What is being asked:
From the entries below, lay out as a numbered list every line between the one holding "### ⚖️ Court Admissibility Standards" and the one holding "- Any human edits/corrections", inclusive, leaving out blank lines.

Working data:
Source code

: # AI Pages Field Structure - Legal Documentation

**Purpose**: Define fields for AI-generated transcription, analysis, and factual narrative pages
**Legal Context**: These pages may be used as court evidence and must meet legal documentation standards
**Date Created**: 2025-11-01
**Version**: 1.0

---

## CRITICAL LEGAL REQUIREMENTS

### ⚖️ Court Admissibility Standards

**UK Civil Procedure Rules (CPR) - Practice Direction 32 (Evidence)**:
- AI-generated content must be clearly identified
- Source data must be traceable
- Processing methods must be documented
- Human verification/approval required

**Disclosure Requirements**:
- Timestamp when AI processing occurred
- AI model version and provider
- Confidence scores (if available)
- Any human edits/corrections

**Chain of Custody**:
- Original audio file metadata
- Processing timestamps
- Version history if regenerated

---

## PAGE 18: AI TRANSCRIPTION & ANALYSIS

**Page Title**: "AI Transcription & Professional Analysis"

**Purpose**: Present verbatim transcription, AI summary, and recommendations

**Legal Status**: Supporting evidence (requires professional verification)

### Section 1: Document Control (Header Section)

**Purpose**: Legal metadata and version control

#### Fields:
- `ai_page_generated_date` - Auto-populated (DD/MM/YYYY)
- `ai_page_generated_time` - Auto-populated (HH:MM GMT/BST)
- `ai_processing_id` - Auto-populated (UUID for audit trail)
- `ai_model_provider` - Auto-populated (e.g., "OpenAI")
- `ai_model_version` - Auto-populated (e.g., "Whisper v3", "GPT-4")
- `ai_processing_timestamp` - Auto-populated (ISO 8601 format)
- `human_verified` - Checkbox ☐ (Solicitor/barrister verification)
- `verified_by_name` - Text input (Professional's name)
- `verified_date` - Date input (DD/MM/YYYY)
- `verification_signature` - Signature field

Result of the exercise:
1. ### ⚖️ Court Admissibility Standards
2. **UK Civil Procedure Rules (CPR) - Practice Direction 32 (Evidence)**:
3. - AI-generated content must be clearly identified
4. - Source data must be traceable
5. - Processing methods must be documented
6. - Human verification/approval required
7. **Disclosure Requirements**:
8. - Timestamp when AI processing occurred
9. - AI model version and provider
10. - Confidence scores (if available)
11. - Any human edits/corrections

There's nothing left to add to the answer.